Log file to which messages shoul be written. It can be a file name, file object, or a MultiFileLog object. The later two allow the log to be written to an existing open output stream passed from the calling function such as astrodrizzle. Log file is always openned in append mode. If not provided (None), print messages to screen only.

Raises
RuntimeError

Could not add an image to mosaic. Possibly this SkyLine does not intersect the mosaic.

TypeError

The input argument must be either a Python list of FileExtMaskInfo objects, or a string either containing either a comma-separated list file names, or an @-file name.

Notes

skymatch() provides new algorithms for sky value computations and enhances previously available algorithms used by, e.g., astrodrizzle.

First, the standard sky computation algorithm (see skymethod = 'localmin') was upgraded to be able to use DQ flags and user supplied masks to remove “bad” pixels from being used for sky statistics computations. Values different from zero in user-supplied masks indicate “good” data pixels.

Second, two new methods have been introduced: 'globalmin' and 'match', as well as a combination of the two – 'globalmin+match'.

  • The 'globalmin' method computes the minimum sky value across all chips in all input images. That sky value is then considered to be the background in all input images.

  • The 'match' algorithm is somewhat similar to the traditional sky subtraction method (skymethod = 'localmin') in the sense that it measures the sky indipendently in input images (or detector chips). The major differences are that, unlike the traditional method,

    1. 'match' algorithm computes relative sky values with regard to the sky in a reference image chosen from the input list of images; and

    2. Sky statistics is computed only in the part of the image that intersects other images.

    This makes 'match' sky computation algorithm particularly useful for “equalizing” sky values in large mosaics in which one may have only (at least) pair-wise intersection of images without having a common intersection region (on the sky) in all images.
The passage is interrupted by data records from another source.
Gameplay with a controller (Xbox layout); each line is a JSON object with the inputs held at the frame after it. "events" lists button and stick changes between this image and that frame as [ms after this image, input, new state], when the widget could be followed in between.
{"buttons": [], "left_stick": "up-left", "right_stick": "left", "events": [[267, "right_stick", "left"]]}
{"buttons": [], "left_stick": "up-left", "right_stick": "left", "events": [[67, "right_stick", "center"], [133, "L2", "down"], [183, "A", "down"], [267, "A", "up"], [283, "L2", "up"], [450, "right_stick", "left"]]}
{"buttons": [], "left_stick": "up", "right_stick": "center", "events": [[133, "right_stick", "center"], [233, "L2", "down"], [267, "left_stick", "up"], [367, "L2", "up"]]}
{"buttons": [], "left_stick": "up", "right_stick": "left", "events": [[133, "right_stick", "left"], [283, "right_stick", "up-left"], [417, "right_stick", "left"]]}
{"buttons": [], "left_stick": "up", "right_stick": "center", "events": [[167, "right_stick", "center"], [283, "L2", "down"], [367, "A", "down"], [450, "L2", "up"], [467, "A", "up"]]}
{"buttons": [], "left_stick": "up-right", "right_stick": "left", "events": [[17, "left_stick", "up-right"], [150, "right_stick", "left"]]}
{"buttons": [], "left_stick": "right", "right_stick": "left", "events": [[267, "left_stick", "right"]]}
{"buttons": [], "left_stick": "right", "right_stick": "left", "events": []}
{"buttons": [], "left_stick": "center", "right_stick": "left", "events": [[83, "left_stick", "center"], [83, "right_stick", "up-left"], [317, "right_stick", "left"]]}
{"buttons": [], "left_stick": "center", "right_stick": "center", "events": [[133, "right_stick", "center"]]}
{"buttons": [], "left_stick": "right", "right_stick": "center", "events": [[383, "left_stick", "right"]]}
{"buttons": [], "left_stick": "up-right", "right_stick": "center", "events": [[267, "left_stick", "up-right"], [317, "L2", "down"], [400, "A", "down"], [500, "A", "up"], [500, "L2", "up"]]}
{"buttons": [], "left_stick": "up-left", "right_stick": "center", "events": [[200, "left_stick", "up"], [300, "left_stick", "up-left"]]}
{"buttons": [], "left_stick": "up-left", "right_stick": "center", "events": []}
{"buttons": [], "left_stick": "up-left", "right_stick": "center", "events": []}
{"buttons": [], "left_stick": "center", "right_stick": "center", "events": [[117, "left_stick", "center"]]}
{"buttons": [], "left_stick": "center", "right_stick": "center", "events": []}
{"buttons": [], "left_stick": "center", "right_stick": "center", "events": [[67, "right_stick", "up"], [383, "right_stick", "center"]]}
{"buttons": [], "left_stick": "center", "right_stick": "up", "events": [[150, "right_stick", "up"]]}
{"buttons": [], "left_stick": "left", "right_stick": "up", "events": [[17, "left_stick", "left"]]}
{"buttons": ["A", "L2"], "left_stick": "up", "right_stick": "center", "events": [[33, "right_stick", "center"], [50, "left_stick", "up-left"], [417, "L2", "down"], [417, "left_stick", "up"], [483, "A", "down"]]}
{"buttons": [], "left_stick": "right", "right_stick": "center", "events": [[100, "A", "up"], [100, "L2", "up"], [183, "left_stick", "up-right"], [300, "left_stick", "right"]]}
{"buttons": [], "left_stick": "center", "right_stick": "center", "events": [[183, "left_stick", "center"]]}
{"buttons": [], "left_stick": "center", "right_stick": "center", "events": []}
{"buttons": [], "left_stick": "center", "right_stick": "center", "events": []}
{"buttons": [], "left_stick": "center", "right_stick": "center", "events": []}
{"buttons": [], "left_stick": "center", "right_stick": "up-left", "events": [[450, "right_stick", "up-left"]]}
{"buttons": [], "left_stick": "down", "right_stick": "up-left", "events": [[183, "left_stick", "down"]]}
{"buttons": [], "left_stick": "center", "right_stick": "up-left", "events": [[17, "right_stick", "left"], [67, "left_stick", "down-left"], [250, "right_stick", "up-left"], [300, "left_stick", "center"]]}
    The 'match' method works in the following way: for each pair of intersecting images, an equation is written that requires that average surface brightness in the overlapping part of the sky be equal in both images. The final system of equations is then solved for unknown background levels.

    Warning

    Current algorithm is not capable of detecting cases when some groups of intersecting images (from the input list of images) do not intersect at all other groups of intersecting images (except for the simple case when single images do not intersect any other images). In these cases the algorithm will find equalizing sky values for each group. However since these groups of images do not intersect each other, sky will be matched only within each group and the “inter-group” sky mismatch could be significant.

    Users are responsible for detecting such cases and adjusting processing accordingly.

    Warning

    Because this method computes relative sky values compared to a reference image (which will have its sky value set to 0), the sky values computed with this method usually are smaller than the “absolute” sky values computed, e.g., with the 'localmin' algorithm. Since astrodrizzle expects “true” (as opposite to relative) sky values in order to correctly compute the median image or to perform cosmic-ray detection, this algorithm in not recommended to be used alone for sky computations to be used with astrodrizzle.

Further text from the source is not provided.